- Requirement: Using the records below, repeat exactly the lines from the one holding "right ankle: (309, 843)" through the one holding "right shoulder: (357, 799)", both ends included, and no others.

- Provided records:

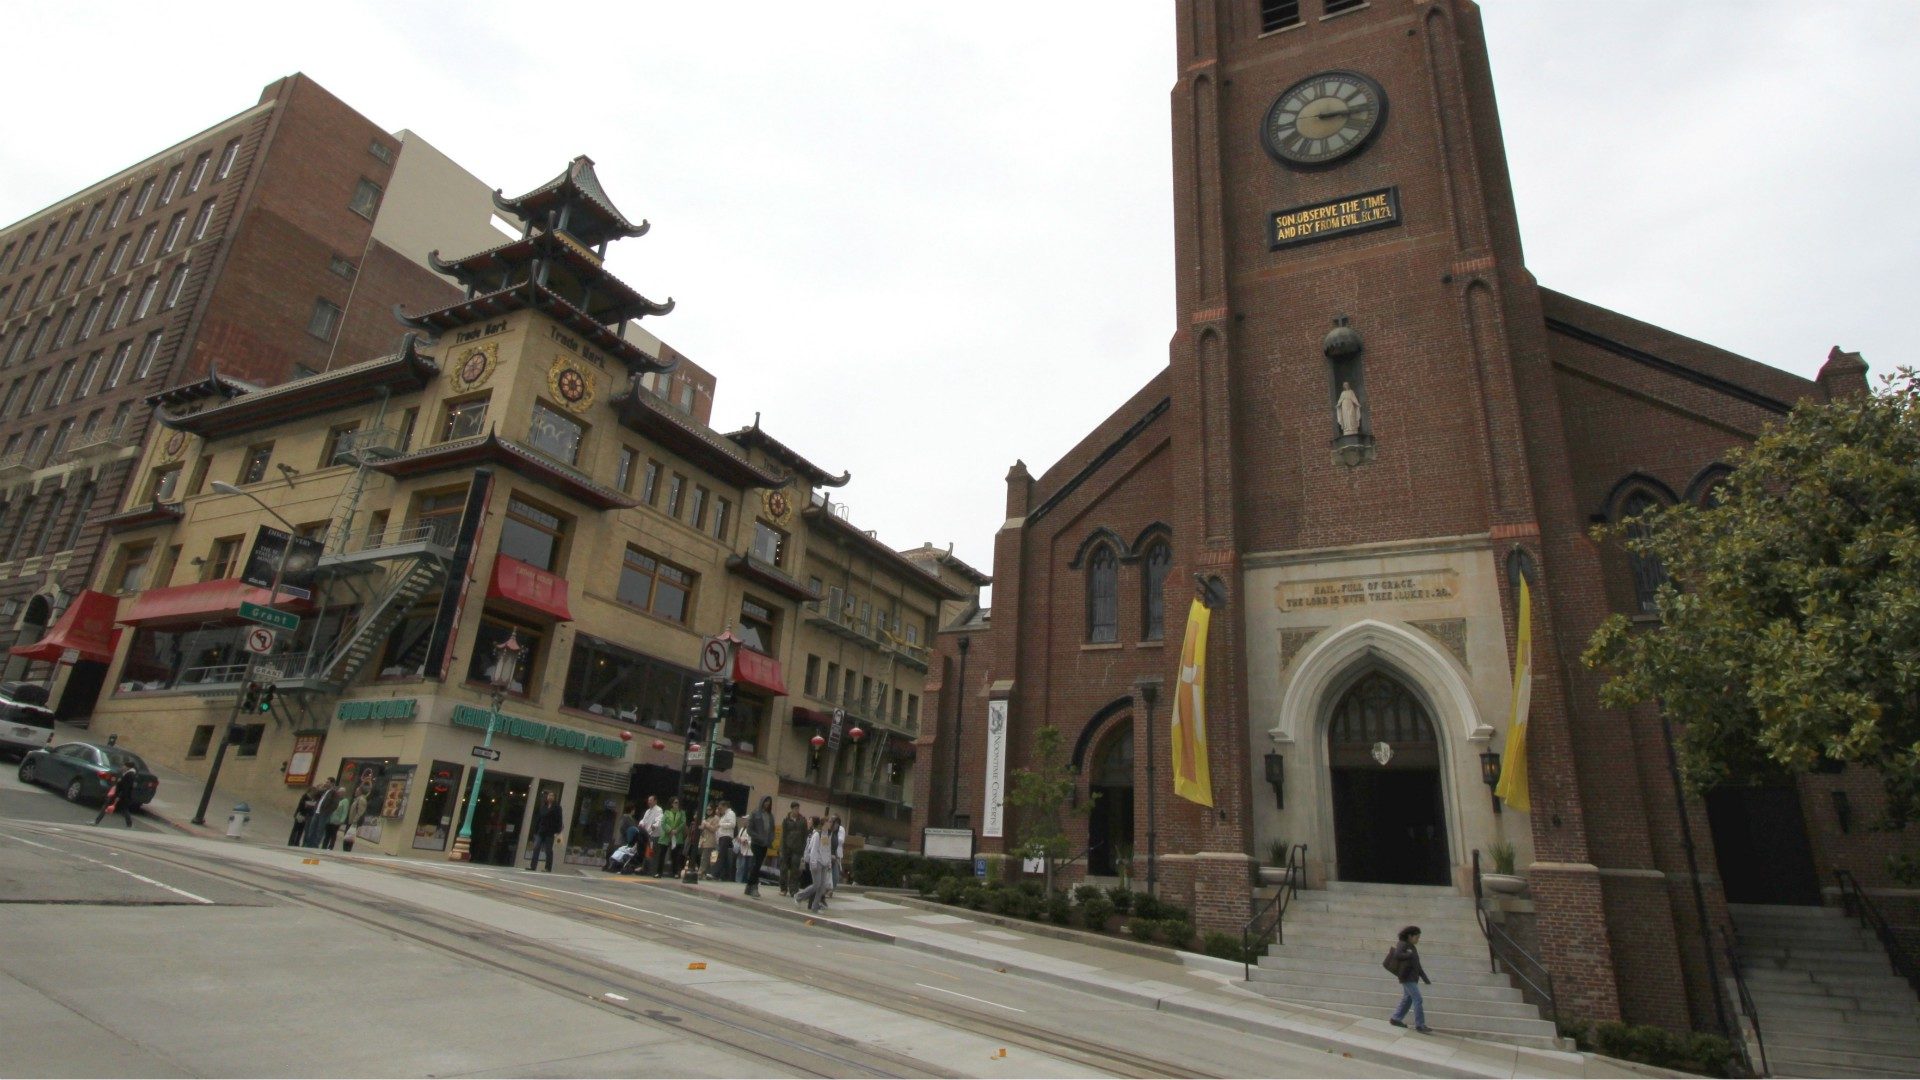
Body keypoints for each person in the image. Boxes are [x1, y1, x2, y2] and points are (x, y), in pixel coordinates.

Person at [1385, 925, 1433, 1033]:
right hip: (1407, 977)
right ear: (1409, 936)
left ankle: (1396, 1018)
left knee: (1408, 998)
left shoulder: (1412, 947)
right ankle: (1420, 1025)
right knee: (1418, 999)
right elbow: (1398, 954)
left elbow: (1417, 964)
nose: (1418, 940)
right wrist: (1409, 955)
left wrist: (1424, 977)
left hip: (1412, 977)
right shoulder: (1403, 944)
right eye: (1416, 937)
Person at [792, 818, 835, 913]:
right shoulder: (817, 835)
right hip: (817, 862)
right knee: (816, 884)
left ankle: (815, 906)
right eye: (828, 822)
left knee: (822, 886)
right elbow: (814, 849)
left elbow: (828, 850)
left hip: (824, 863)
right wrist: (814, 862)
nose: (830, 824)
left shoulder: (828, 835)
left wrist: (829, 863)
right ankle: (799, 896)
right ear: (824, 823)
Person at [742, 796, 775, 896]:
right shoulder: (755, 813)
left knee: (758, 864)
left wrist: (770, 839)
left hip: (765, 844)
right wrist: (758, 837)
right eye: (766, 802)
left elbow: (772, 830)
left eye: (769, 802)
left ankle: (749, 886)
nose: (767, 804)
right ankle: (753, 886)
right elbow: (749, 829)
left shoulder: (770, 816)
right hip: (756, 843)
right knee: (756, 864)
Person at [91, 763, 140, 828]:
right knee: (124, 809)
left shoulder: (129, 775)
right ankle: (129, 825)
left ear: (128, 767)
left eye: (124, 766)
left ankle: (96, 822)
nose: (122, 767)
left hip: (120, 795)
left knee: (107, 807)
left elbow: (126, 787)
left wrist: (119, 796)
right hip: (121, 795)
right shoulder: (127, 774)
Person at [528, 791, 563, 872]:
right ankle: (533, 866)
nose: (550, 797)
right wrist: (535, 829)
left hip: (550, 831)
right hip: (541, 830)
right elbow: (539, 818)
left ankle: (548, 867)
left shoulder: (557, 807)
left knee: (548, 849)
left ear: (554, 798)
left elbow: (559, 819)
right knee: (536, 847)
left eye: (552, 796)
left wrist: (558, 830)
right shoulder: (544, 806)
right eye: (549, 795)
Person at [779, 802, 808, 895]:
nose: (797, 810)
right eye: (795, 808)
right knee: (784, 869)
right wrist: (782, 849)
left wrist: (803, 849)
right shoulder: (786, 820)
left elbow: (805, 835)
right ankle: (783, 888)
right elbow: (783, 835)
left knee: (795, 870)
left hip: (797, 850)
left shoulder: (802, 821)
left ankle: (793, 890)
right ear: (791, 809)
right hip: (787, 848)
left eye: (798, 808)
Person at [304, 779, 340, 848]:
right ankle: (309, 843)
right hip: (317, 811)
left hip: (324, 813)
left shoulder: (334, 793)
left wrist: (327, 811)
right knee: (312, 827)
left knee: (320, 829)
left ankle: (315, 844)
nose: (326, 783)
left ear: (332, 784)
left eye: (327, 782)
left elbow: (335, 804)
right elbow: (314, 795)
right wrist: (320, 788)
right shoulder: (324, 791)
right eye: (326, 782)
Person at [659, 797, 686, 878]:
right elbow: (663, 822)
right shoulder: (667, 812)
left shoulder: (682, 813)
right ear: (671, 804)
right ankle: (659, 872)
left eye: (677, 802)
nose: (676, 804)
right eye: (675, 802)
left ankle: (675, 872)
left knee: (675, 855)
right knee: (662, 854)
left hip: (676, 836)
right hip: (666, 835)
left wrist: (676, 830)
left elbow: (683, 823)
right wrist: (670, 830)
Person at [341, 782, 370, 853]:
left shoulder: (361, 800)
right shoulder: (357, 799)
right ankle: (345, 851)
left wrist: (354, 821)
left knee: (349, 838)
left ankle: (347, 852)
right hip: (351, 821)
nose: (355, 792)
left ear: (360, 791)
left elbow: (360, 812)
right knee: (347, 838)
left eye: (357, 790)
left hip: (353, 822)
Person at [694, 806, 720, 881]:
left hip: (712, 840)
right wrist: (698, 820)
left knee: (707, 858)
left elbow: (714, 829)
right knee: (705, 857)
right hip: (705, 840)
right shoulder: (707, 818)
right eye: (707, 809)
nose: (708, 811)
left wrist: (706, 824)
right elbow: (701, 827)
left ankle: (701, 872)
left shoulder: (716, 818)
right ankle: (705, 873)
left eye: (710, 809)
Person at [715, 800, 737, 881]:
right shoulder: (724, 815)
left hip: (726, 836)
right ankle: (725, 875)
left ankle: (716, 874)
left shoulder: (731, 813)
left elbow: (732, 824)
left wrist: (721, 824)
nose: (720, 810)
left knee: (721, 855)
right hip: (722, 837)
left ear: (725, 806)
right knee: (725, 857)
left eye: (720, 808)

- Task solution:
right ankle: (309, 843)
right hip: (317, 811)
left hip: (324, 813)
left shoulder: (334, 793)
left wrist: (327, 811)
right knee: (312, 827)
left knee: (320, 829)
left ankle: (315, 844)
nose: (326, 783)
left ear: (332, 784)
left eye: (327, 782)
left elbow: (335, 804)
right elbow: (314, 795)
right wrist: (320, 788)
right shoulder: (324, 791)
right eye: (326, 782)
Person at [659, 797, 686, 878]:
right elbow: (663, 822)
right shoulder: (667, 812)
left shoulder: (682, 813)
right ear: (671, 804)
right ankle: (659, 872)
left eye: (677, 802)
nose: (676, 804)
right eye: (675, 802)
left ankle: (675, 872)
left knee: (675, 855)
right knee: (662, 854)
left hip: (676, 836)
right hip: (666, 835)
left wrist: (676, 830)
left elbow: (683, 823)
right wrist: (670, 830)
Person at [341, 782, 370, 853]:
left shoulder: (361, 800)
right shoulder: (357, 799)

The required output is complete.